--- SOURCE DOCUMENT Enclosed Below ---
Life Under Confinement
Grow Your Vision

how physico-chemical complexities of 3D environments regulate living systems across scales
I am a final year graduate student with Dr. Tapomoy Bhattacharjee at the National Centre for Biological Sciences, Bangalore. I work at the interface of soft matter biophysics, mechanobiology, and bioengineering.
My PhD research pioneers an understanding of complex environments as active regulators of living systems. I leverage the universality of physical principles to traverse across biological scales, and ask how different environmental cues and constraints affect life forms at the single cell, tissue, and organismal level.
To accomplish this, I engineer sophisticated 3D experimental platforms that mimic natural habitats - soil, mucus, tissues - to study cellular physiology, behavior, and identity across diverse mechano-chemical milieus. These tools allow me to explore some of the most exciting new questions in biophysics and cell biology.
--- End of Enclosed SOURCE DOCUMENT ---
--- EXTRACTED MATERIAL Enclosed Below ---
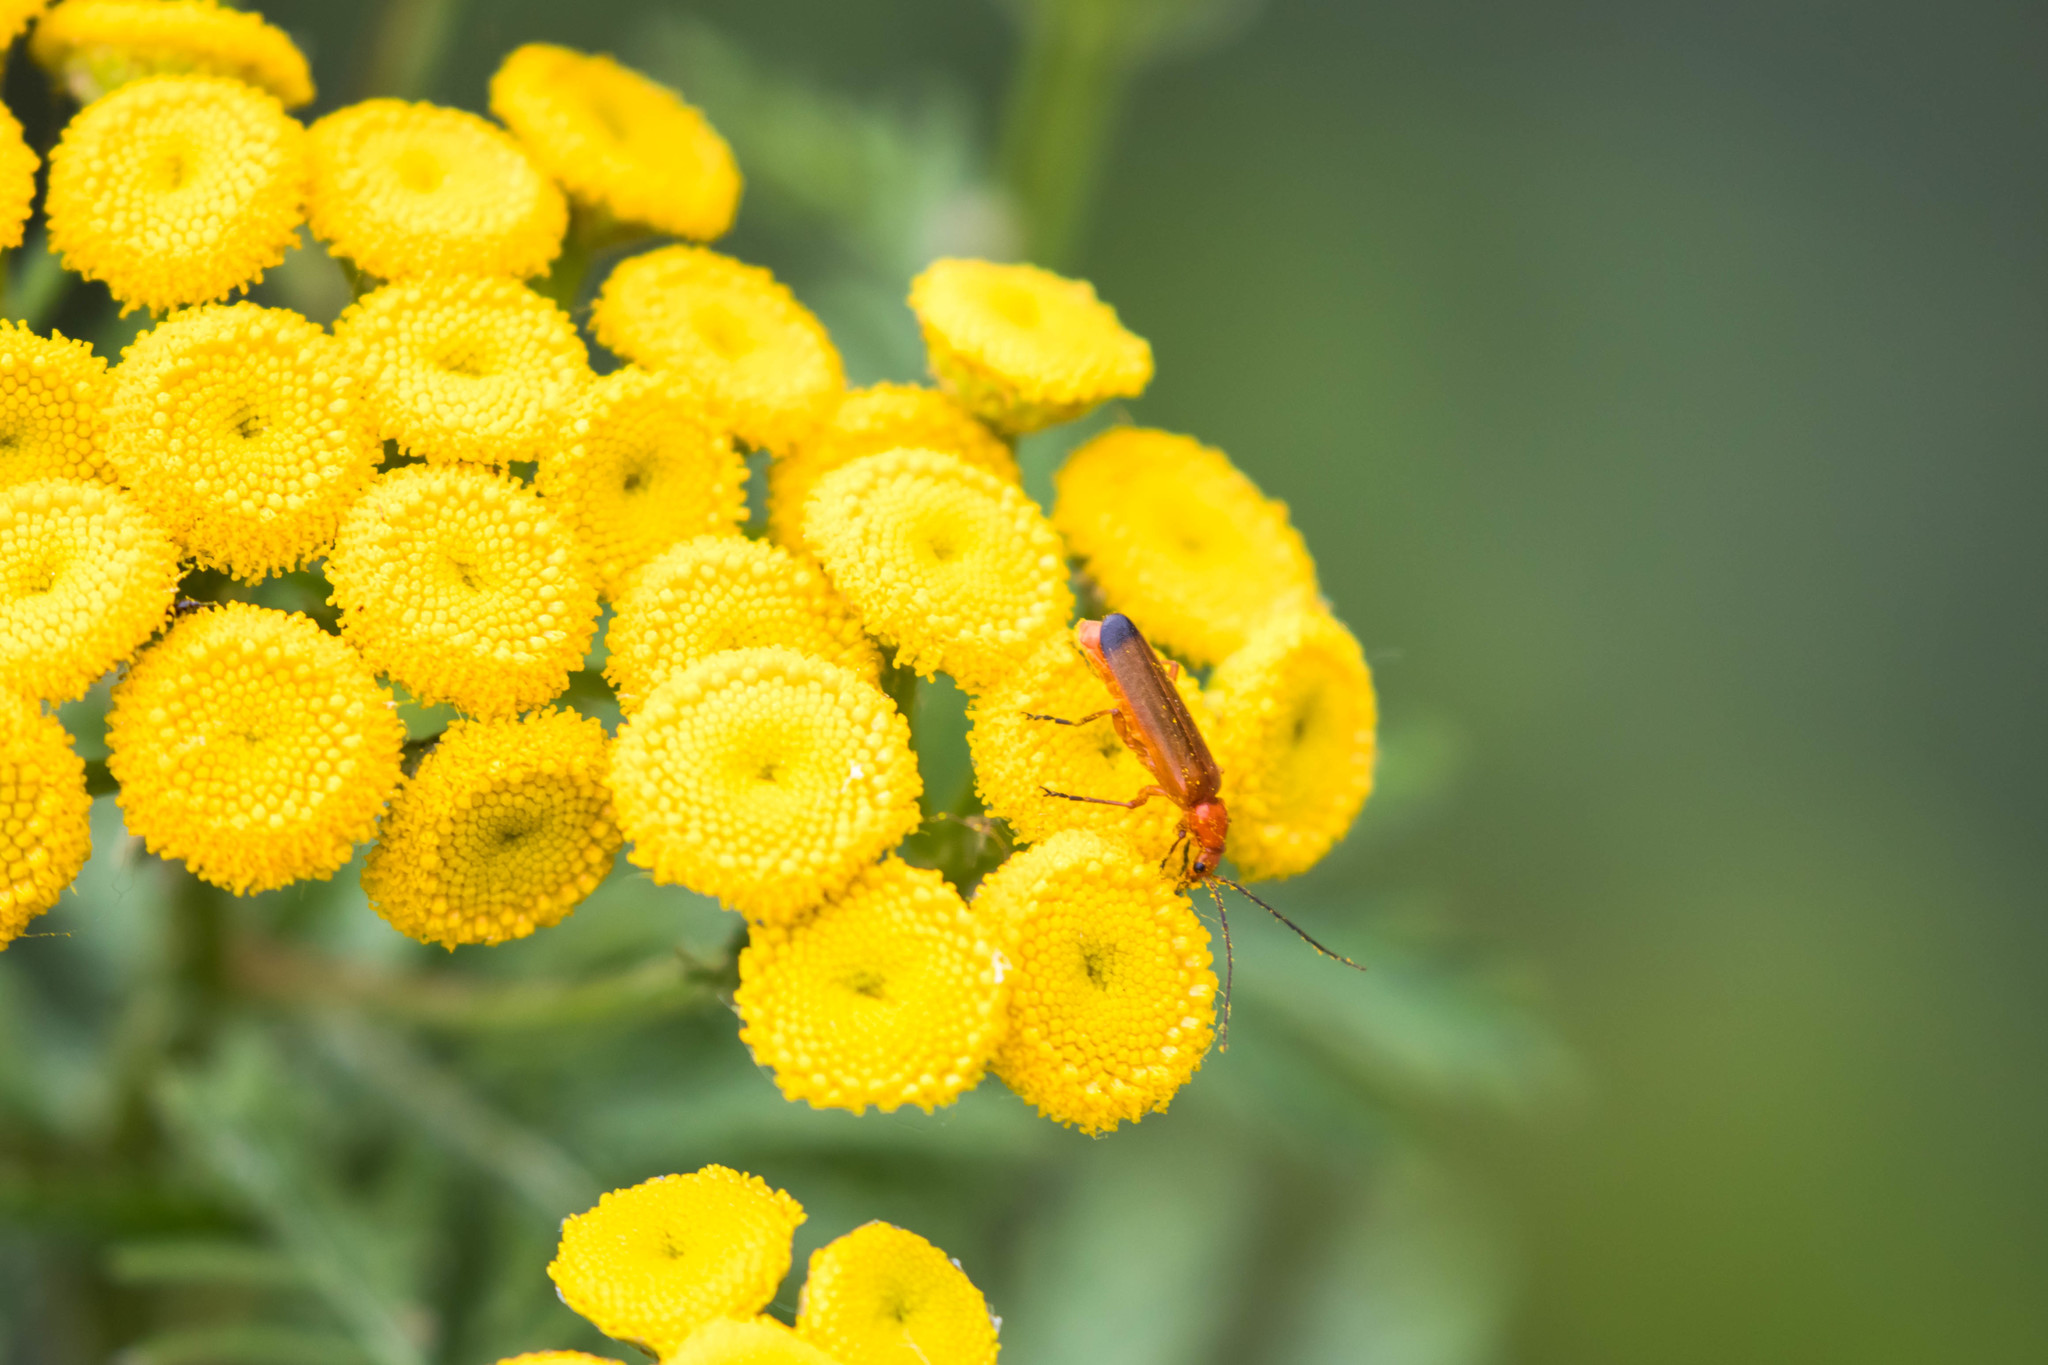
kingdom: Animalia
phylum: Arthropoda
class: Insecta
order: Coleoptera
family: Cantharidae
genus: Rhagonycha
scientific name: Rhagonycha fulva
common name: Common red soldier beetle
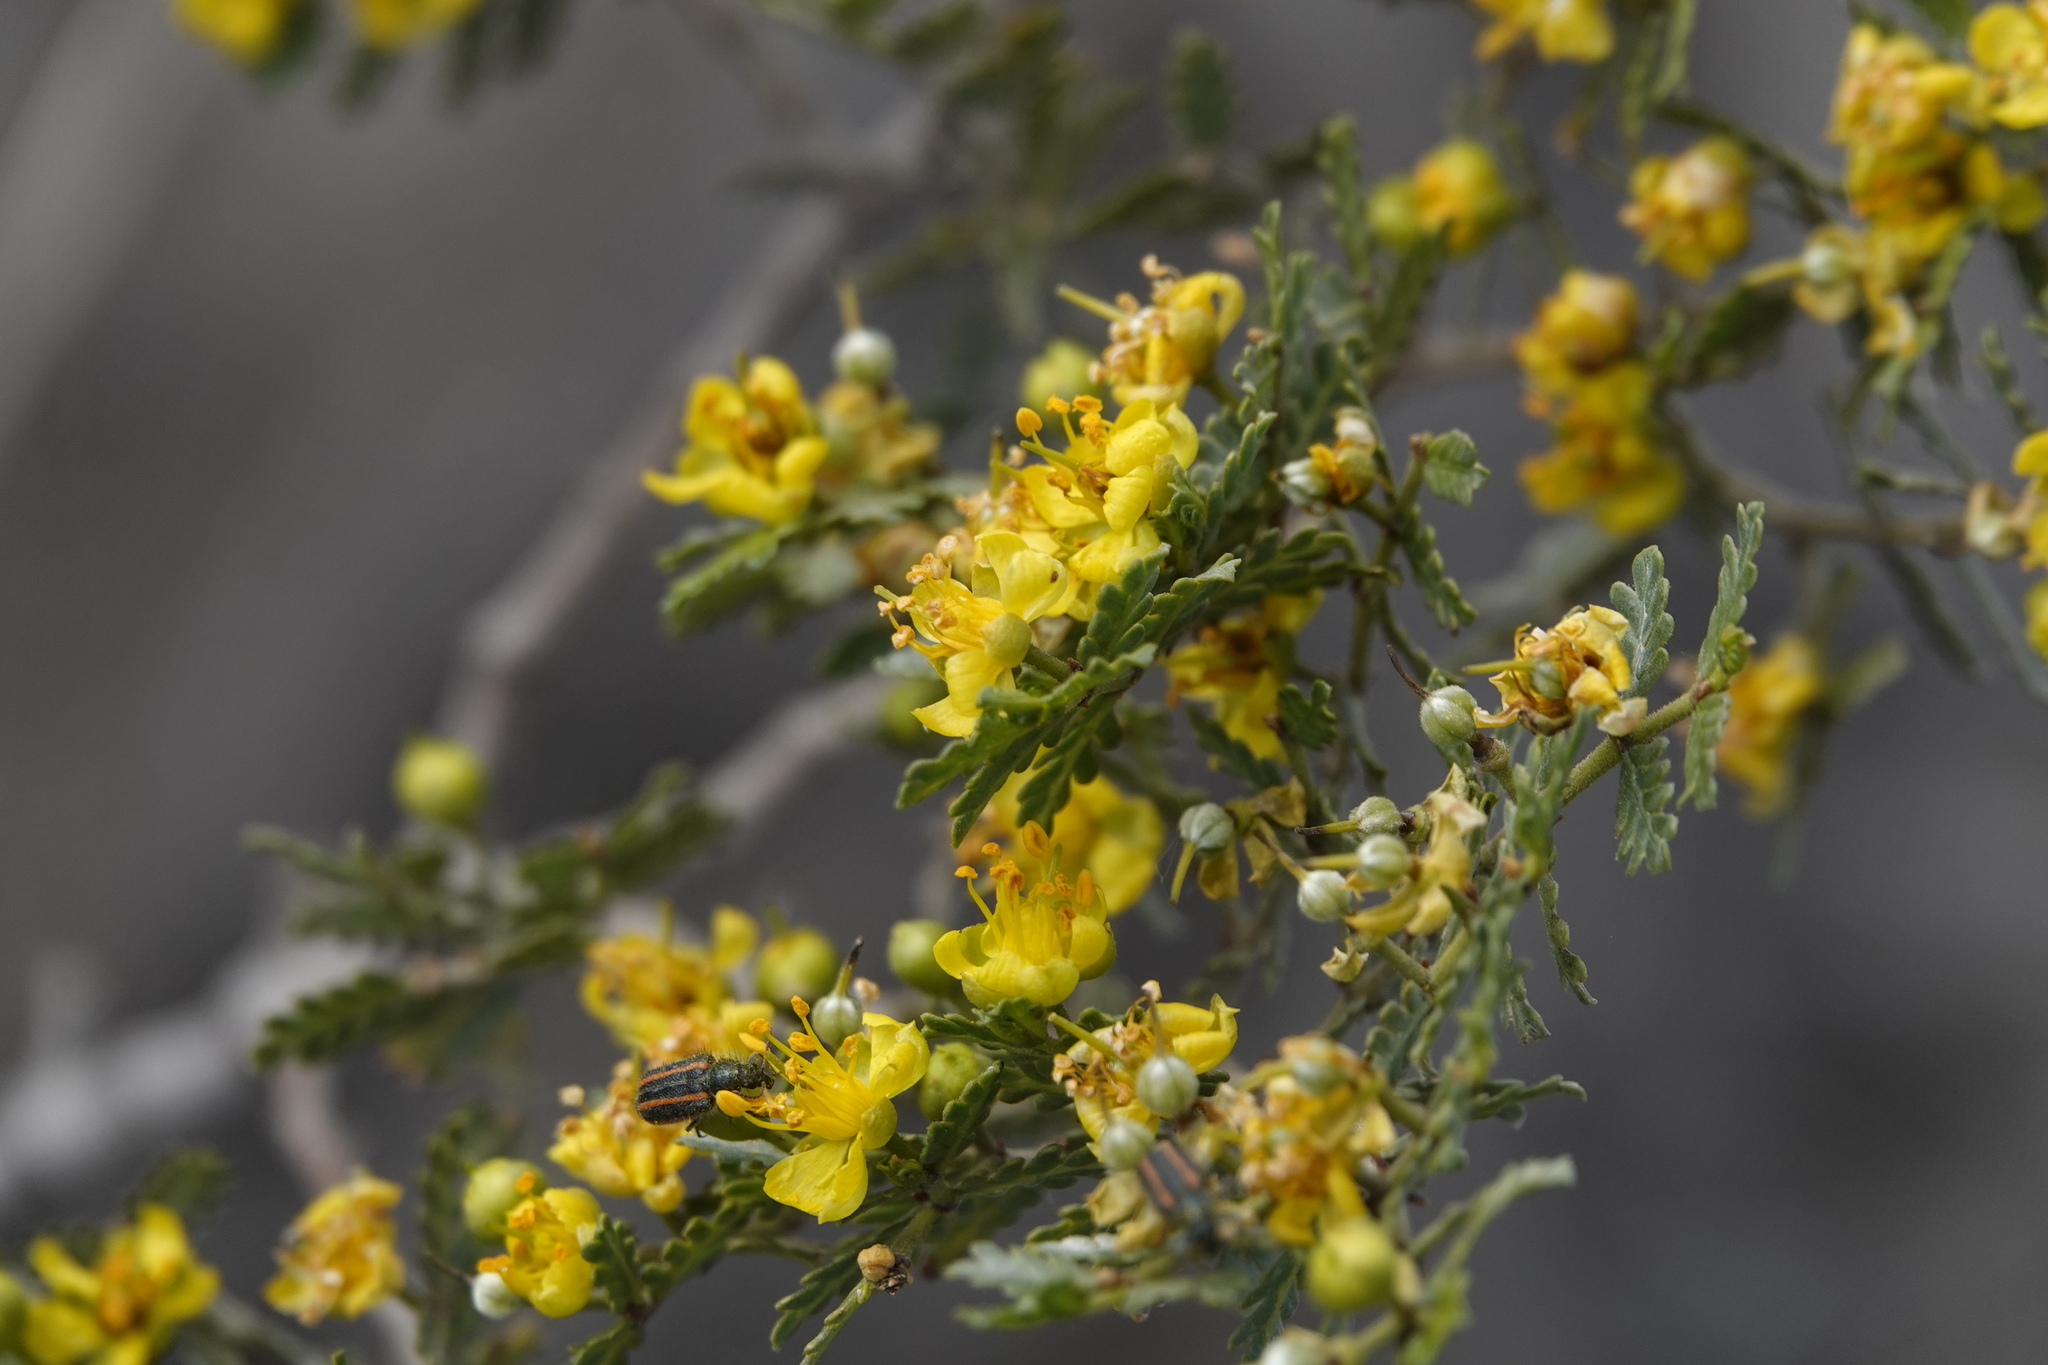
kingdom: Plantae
--- End of Enclosed EXTRACTED MATERIAL ---
• BRIEF A
According to the research statement on life under confinement, which three fields does the graduate student work at the interface of?
• BRIEF B
In the research statement on life under confinement, who supervises the graduate student's work?
• BRIEF C
Pick up the research statement on life under confinement after its final sentence and extend it.

• FINAL ANSWER A
Soft matter biophysics, mechanobiology, and bioengineering.

• FINAL ANSWER B
Dr. Tapomoy Bhattacharjee.

• FINAL ANSWER C
My work has yielded fundamentally unique insights on how microenvironments act as selective pressures on growth (Nature Communications, 2024), physically regulate cell division (bioRxiv, 2025), alter motility patterns (PRX Life, 2025), dictate morphological transitions (Small, 2025), influence pathogenesis (bioRxiv, 2025) and reprogram internal cellular states (bioRxiv, 2026).
Together, my research demonstrates how purely physical environmental properties potently influence living systems - independent of species identity or molecular pathways. These efforts advance a key interdisciplinary paradigm - that even complex biological systems can be dissected using engineered platforms and elegant physical models, revealing unprecedented insights on the design principles of life.